As many of you know, I have worked with crazy people for most of my adult life. The crucial thing to understand about crazy people is that they often say things that are beyond interpretation. Whatever it is that they think they mean, usually means nothing to you, their sane, impartial interlocutor. "Do you happen to know the name of the cemetery Vincent Price is buried in in California?" I was once asked by a squirrelly, super-secretive client of mine when I was working in St. Vincent's Hospital. This question, when it was put to me, did sort of raise the hackles on the back of my neck, if only because it offered such a startlingly incisive glimpse into the nature of this particular client's delusion.
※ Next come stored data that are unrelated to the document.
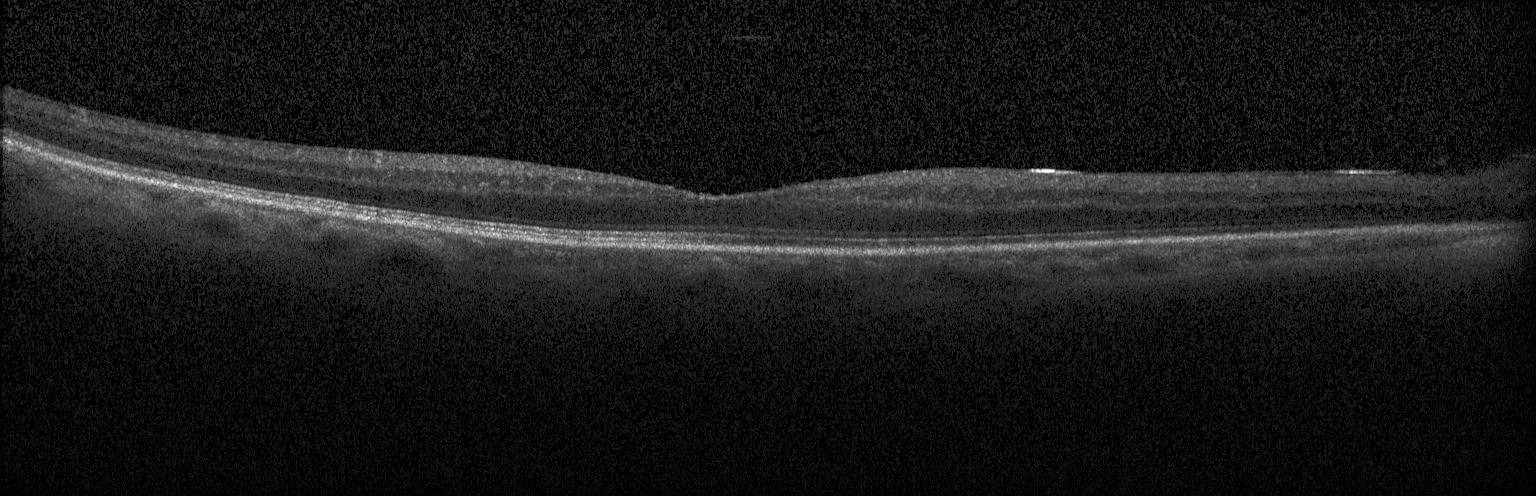
Spectral-domain optical coherence tomography. Heidelberg Spectralis OCT system. Retinal OCT cross-section. Horizontal scan through the fovea.
Finding: no evidence of CNV, DME, or drusen.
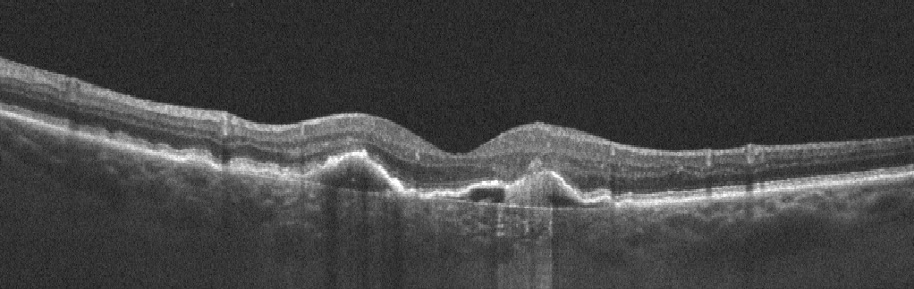

AMD.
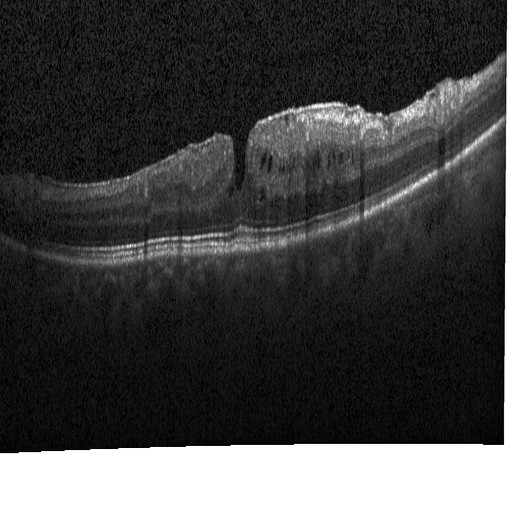
Optical coherence tomography B-scan · instrument: Heidelberg Spectralis. OCT finding: diabetic macular edema (DME).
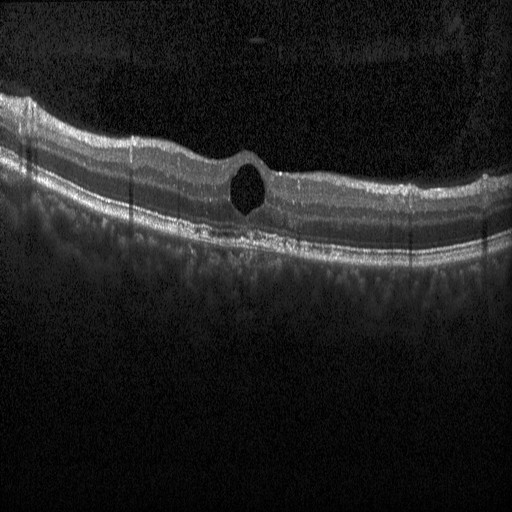

DME.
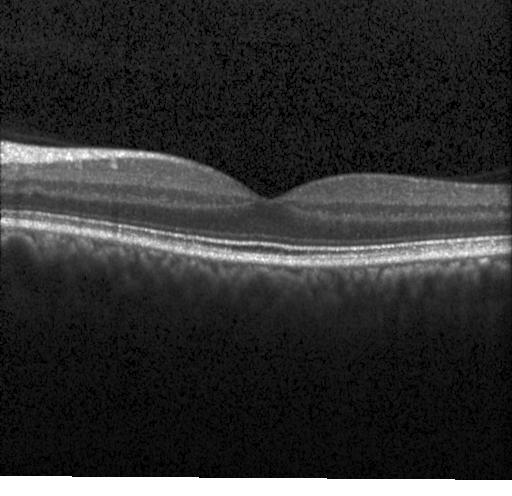 Retinal OCT cross-section.
Macular OCT: neither choroidal neovascularization, diabetic macular edema, nor drusen.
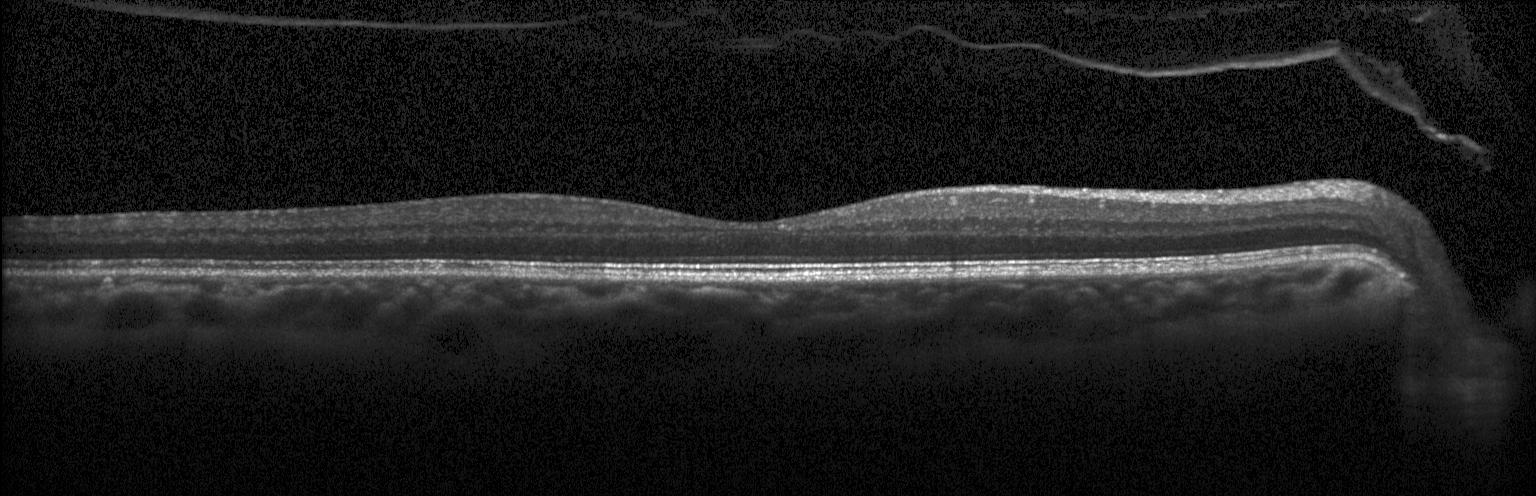

Optical coherence tomography scan; Heidelberg Spectralis OCT system; spectral-domain optical coherence tomography; through the macula — Dx: no CNV, no DME, and no drusen.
But I did not alert the authorites (in anticipation of said client going to California in order to exhume Mr. Price's remains) because CRAZY PEOPLE SAY ALL MANNER OF MEANINGLESS SHIT! Asking me, in furtive whisper, if I knew where Vincent Price was buried didn't necessarily signal anything about anything. It was just a lot of weird bullshit, and I'm proud to report that I treated it as such--by pretending to ignore it.
"Richard McBeef" and "Mr. Brownstone" deserve, and continue to deserve, similarly dismissive treatment. They don't tell us anything about Mr. Cho other than he was a messed-up little guy, and God knows, the world is bulging at the seams with messed-up little guys. Just as it is beyond stupid to prosecute a war on terror or a war on drugs, it is even more wrongheaded to prosecute a war upon quiet, messed-up little guys. There isn't anything a civil, open society can do to protect itself against an individual's psychosis. Attempting to institute a well-meant "hug your local psycho" program might make us feel generally better about ourselves, but it won't do a thing in terms of staving off some poor loner's break with reality. Sorry, do-gooders, but craziness always trumps hugs and asking the weird guy if he wants to tag along with you and your friends.
Crazy people are everywhere, and, perhaps regrettably, they will continue to be everywhere. The idea that the ramblings of crazy little guy roaming the world should prompt a police investigation is beyond stupid. The reality is, had Mr. Cho not had such easy, legal access to handguns, none of this would have happened. Insanity is not on trial here--unless you consider America's love affair with firearms insane. In short, if you want to prevent another rampage, you have to reverse the NRA's mantra: Guns do kill people. They just do.